The average age of melanoma diagnosis is 66, but it is not uncommon among young adults. In fact, it is one of the most common cancers in young adults, especially young women, according to the American Cancer Society.

Risk factors for melanoma include having lighter skin color, being exposed to UV light, having many moles, having a family history of melanoma and having a personal history of melanoma or other skin cancers, according to the American Cancer Society.

How to prevent skin cancer

The American Academy of Dermatology recommends that people use sun protection, avoid direct sunlight midday and avoid tanning beds to prevent skin cancer.

“Whether you’re exposed to the sun’s UV rays or visit an indoor tanning salon, every time you tan, your skin is damaged,” the American Academy of Dermatology says on its website. “As this damage builds, you speed up the aging of your skin and increase your risk for all types of skin cancer, including melanoma, the deadliest form of skin cancer.”

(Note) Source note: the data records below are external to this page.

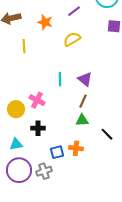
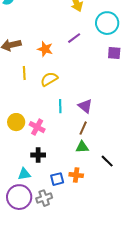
yellow semicircle: (72, 39) -> (49, 79), moved
yellow circle: (16, 109) -> (16, 122), moved
cyan triangle: (16, 144) -> (24, 174), moved

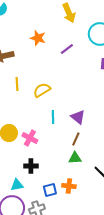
orange star: (45, 49) -> (38, 38), moved

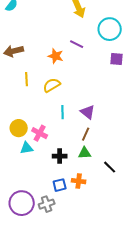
orange star: (38, 38) -> (56, 56), moved
purple line: (67, 49) -> (77, 44), turned 64
black cross: (31, 166) -> (60, 156), moved
cyan triangle: (17, 185) -> (27, 148), moved

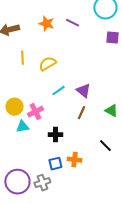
orange star: (56, 56) -> (46, 24), moved
cyan line: (63, 112) -> (58, 91), turned 56
pink cross: (40, 133) -> (35, 112), turned 35
green triangle: (85, 153) -> (111, 111), moved, turned 32

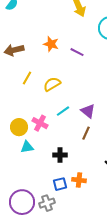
purple line: (72, 23) -> (77, 52), moved
yellow line: (22, 58) -> (27, 78), turned 32
pink cross: (35, 112) -> (40, 123), moved, turned -35

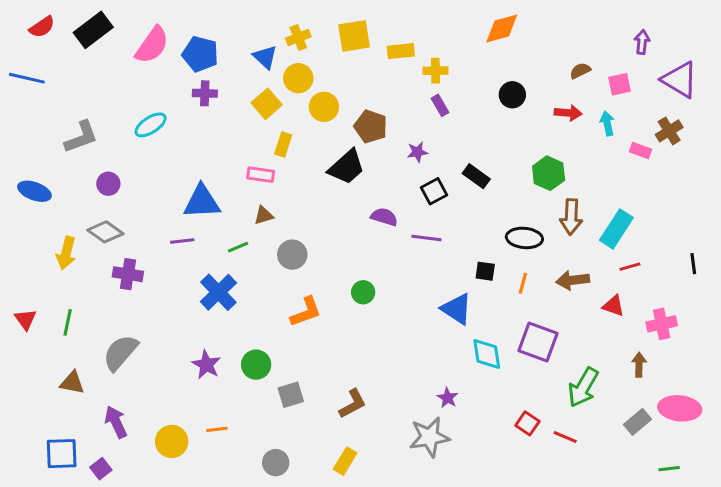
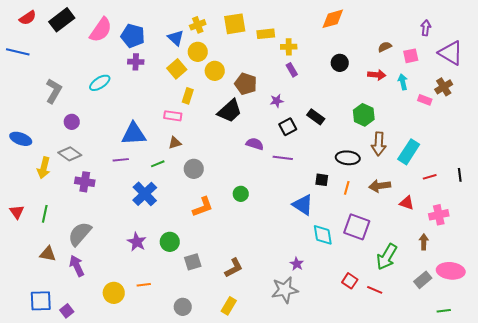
gray L-shape: (81, 137) -> (54, 91), turned -40
blue ellipse: (34, 191) -> (21, 139), moved
red line: (630, 267) -> (430, 177), moved
purple arrow: (116, 422) -> (77, 266), moved

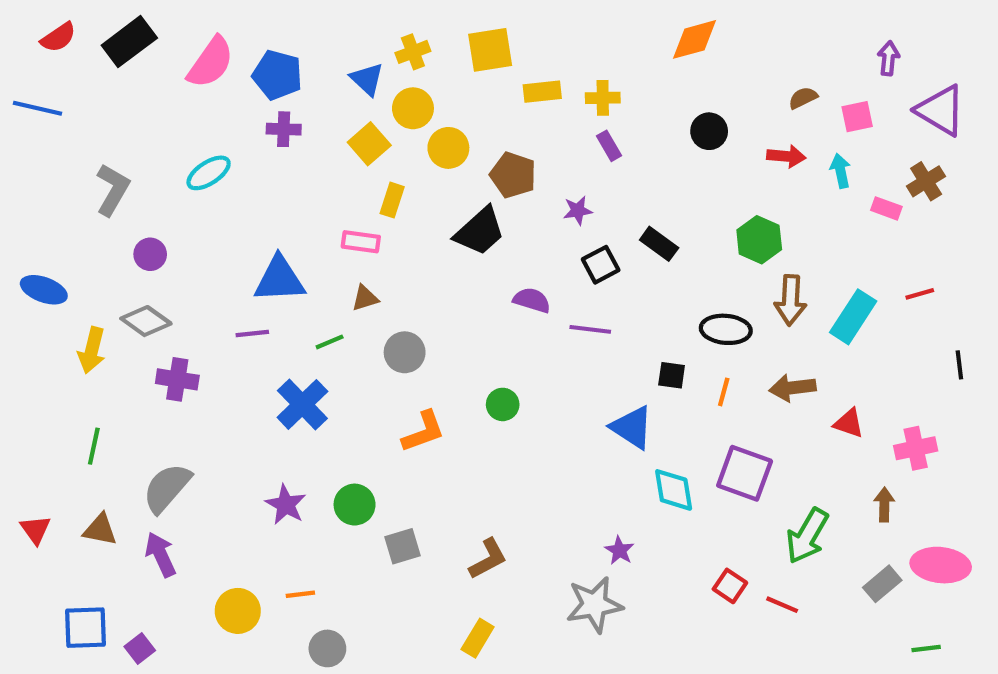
yellow rectangle: (266, 34) -> (542, 92), moved
red line: (430, 177) -> (920, 294), moved
red triangle: (17, 212) -> (35, 530), moved
gray circle: (183, 307) -> (327, 648), moved

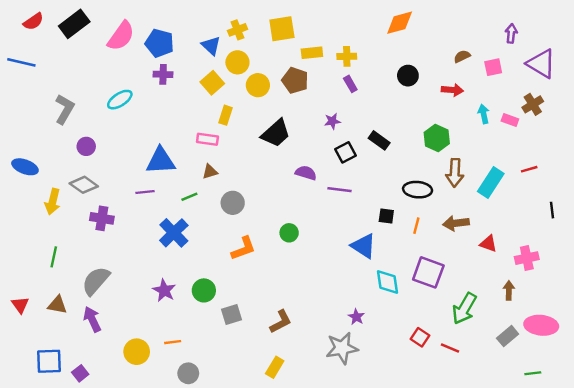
cyan arrow: (841, 171) -> (484, 114), moved
brown pentagon: (513, 175) -> (295, 80), moved

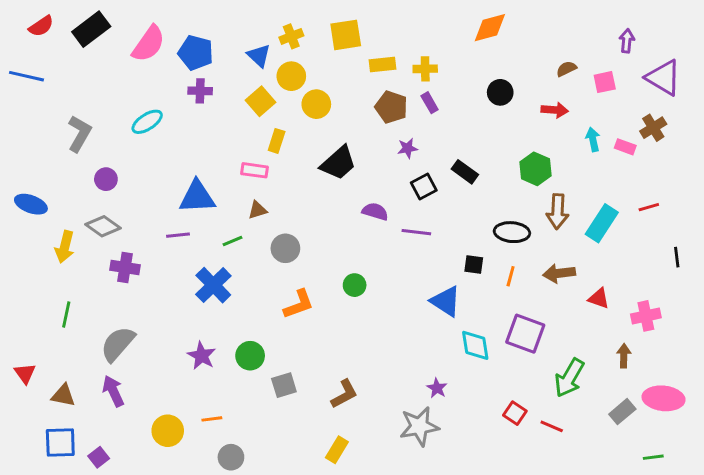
brown pentagon: (295, 80) -> (391, 107), moved
brown triangle: (57, 305) -> (63, 395), moved

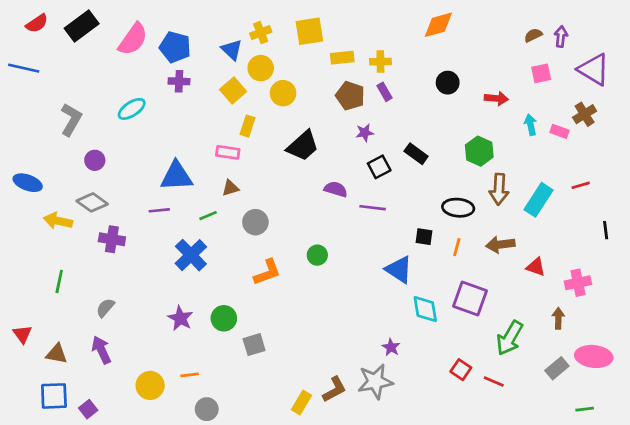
brown semicircle: (566, 69) -> (533, 35), moved
yellow arrow: (65, 247) -> (58, 221), turned 88
gray semicircle: (118, 344) -> (105, 308), size x0.6
brown L-shape: (344, 394) -> (334, 389), moved

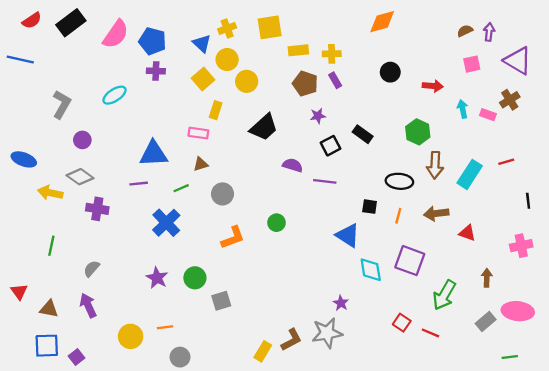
pink cross: (578, 283) -> (521, 246), moved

The group also advises people to perform regular skin self-exams and to go see a dermatologist if they notice any new, suspicious spots on their skin.

The US Preventive Services Task Force does not currently recommend routine skin cancer screening for adolescents and adults without any symptoms so insurance plans may not cover visits specifically for that purpose. However, if people do have suspicious skin spots or any other symptoms concerning for skin cancer, they should talk to their primary care doctor or dermatologist.

How to perform a skin self-exam

An important part of screening for skin cancer is to document moles and other skin spots and to notice changes, the association says.

The American Academy of Dermatology recommends using a full-length mirror to look at the front, back and side of the body. Then look more closely at the underarms, forearms, palms, legs, between the toes and at the soles of the feet. A hand mirror can be used to check the back of the neck, the scalp, the back and buttocks.

The acronym of ABCDE can be used to look for signs of melanoma: A for asymmetry, B for irregular border, C for varying color, D for diameter, E for evolving. If any of your moles or pigment spots exhibit these characteristics, the American Academy of Dermatology recommends that you consult your dermatologist.